=== Section Start ===

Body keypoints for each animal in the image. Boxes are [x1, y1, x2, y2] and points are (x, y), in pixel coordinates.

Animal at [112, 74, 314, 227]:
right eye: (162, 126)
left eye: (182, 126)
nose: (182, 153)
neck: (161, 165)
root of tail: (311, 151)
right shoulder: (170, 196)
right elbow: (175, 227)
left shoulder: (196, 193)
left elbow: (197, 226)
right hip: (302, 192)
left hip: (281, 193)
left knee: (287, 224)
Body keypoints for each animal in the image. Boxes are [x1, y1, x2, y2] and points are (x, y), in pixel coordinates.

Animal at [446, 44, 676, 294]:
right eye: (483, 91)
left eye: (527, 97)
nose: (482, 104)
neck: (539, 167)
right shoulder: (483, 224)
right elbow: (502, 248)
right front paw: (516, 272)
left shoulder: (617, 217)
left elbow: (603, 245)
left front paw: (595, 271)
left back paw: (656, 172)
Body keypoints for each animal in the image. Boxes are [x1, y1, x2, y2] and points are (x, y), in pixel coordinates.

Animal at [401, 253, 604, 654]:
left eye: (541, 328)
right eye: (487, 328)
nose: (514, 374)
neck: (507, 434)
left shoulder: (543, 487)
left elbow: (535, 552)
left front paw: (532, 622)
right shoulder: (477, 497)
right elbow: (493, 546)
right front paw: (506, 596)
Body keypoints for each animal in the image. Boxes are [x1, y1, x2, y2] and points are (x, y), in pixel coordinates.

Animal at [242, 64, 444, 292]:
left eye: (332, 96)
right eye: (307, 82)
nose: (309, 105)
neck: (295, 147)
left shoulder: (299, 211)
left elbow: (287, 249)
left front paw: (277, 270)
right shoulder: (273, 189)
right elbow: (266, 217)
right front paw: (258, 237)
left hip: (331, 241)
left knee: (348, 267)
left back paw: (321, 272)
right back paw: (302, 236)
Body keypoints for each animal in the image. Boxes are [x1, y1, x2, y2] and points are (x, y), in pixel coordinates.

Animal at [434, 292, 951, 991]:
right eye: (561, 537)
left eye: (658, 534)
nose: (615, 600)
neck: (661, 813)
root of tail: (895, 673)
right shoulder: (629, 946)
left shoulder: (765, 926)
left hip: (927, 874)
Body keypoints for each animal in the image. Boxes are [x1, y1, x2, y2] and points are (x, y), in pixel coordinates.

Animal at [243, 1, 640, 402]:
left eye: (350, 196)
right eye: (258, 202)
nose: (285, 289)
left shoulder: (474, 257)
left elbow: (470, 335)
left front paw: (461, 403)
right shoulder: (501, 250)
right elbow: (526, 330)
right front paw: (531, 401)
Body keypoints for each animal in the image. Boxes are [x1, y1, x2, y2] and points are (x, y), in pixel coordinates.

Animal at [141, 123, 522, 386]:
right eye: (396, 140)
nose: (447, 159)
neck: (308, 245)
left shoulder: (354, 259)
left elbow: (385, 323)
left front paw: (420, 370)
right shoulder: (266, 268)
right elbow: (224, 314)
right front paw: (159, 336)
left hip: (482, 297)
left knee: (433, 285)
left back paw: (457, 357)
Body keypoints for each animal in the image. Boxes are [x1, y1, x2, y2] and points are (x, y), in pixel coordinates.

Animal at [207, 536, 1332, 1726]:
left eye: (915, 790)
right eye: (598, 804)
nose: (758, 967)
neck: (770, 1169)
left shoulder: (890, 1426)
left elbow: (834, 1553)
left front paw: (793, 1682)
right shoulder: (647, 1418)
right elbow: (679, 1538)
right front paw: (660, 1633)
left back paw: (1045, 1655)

=== Section End ===

Problem » Go to the line with "left back paw: (321, 272)" in the entries above and repeat every line from there through the line with "left hip: (927, 874)", exactly and with no other text.

Expected answer »
left back paw: (321, 272)
right back paw: (302, 236)
Body keypoints for each animal in the image. Boxes are [x1, y1, x2, y2] and points are (x, y), in pixel coordinates.

Animal at [434, 292, 951, 991]:
right eye: (561, 537)
left eye: (658, 534)
nose: (615, 600)
neck: (661, 813)
root of tail: (895, 673)
right shoulder: (629, 946)
left shoulder: (765, 926)
left hip: (927, 874)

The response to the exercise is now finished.